- **COSA SI CHIEDE**
Puoi ricopiare identico il passo del testo su Fort Alamo che comincia con le parole contenenti "Fort Alamo-Castel Volturno: nel" e termina con "regolare di Santana."?

- **TESTO CITATO**
□ □ □ □
Fort Alamo di Sergio Nazzaro sulla criminalità nigeriana

"Fort Alamo" di Sergio Nazzaro sulla criminalità nigeriana

Fort Alamo-Castel Volturno: nel suo nuovo reportage, in cui si ricostruiscono le presenze del proliferare dell’attività nigeriana in Italia, Sergio Nazzaro istituisce un parallelo tra il Commissariato di Polizia della cittadina del basso casertano e la fortezza in cui i ribelli texani di David Crockett affrontarono l’esercito regolare di Santana.

Fort Alamo conclude un ciclo di studi ultradecennale sulla mafia nigeriana condotto da Sergio Nazzaro, giornalista e scrittore, autore di numerose pubblicazioni sui temi della criminalità organizzata nazionali e internazionali, in special modo di origine africana. Scopo del lavoro è ricostruire il percorso dei procedimenti giudiziari che hanno condotto al riconoscimento della definizione di “mafia”, con propri caratteri geopolitici: l’Italia, peraltro, è l’unico Paese europeo che abbia nel suo codice penale il reato di mafia e che, conseguentemente, abbia inflitto condanne per mafia alla criminalità organizzata nigeriana. Il volume, pertanto, esamina le fasi dell’inchiesta Restore Freedom del 2000, dando voce alle vittime e incrociando le informative del Commissariato di Polizia di Castel Volturno alle memorie del poliziotto Ciro D’Alterio, che ha fattivamente partecipato alle indagini e alla redazione dell’informativa, e del magistrato Raffaele Marino, PM dell’inchiesta.

«Quante 20.000 lire ci vogliono per fare un miliardo?»
□ □ □ □
- **MATERIALE MOSTRATO**
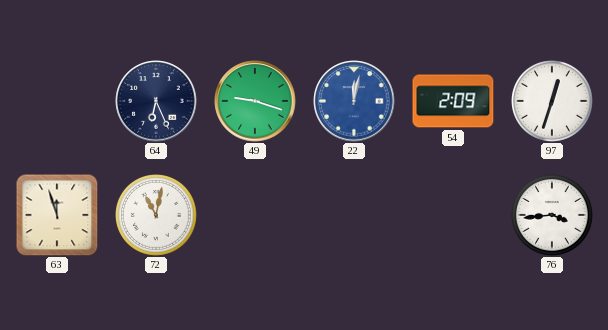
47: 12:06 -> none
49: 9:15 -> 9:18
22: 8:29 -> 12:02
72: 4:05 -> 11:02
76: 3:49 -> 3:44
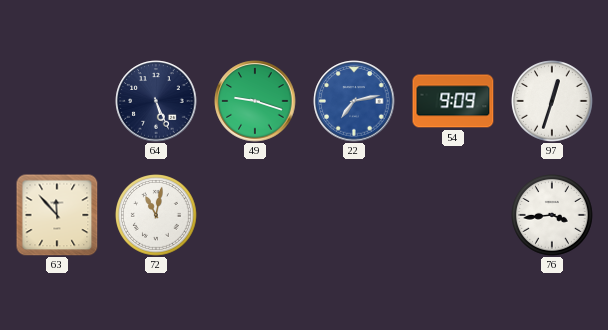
64: 6:26 -> 5:26
22: 12:02 -> 7:13
54: 2:09 -> 9:09
63: 11:57 -> 11:53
□ □ □ □
- **RISPOSTA CORRETTA**
Fort Alamo-Castel Volturno: nel suo nuovo reportage, in cui si ricostruiscono le presenze del proliferare dell’attività nigeriana in Italia, Sergio Nazzaro istituisce un parallelo tra il Commissariato di Polizia della cittadina del basso casertano e la fortezza in cui i ribelli texani di David Crockett affrontarono l’esercito regolare di Santana.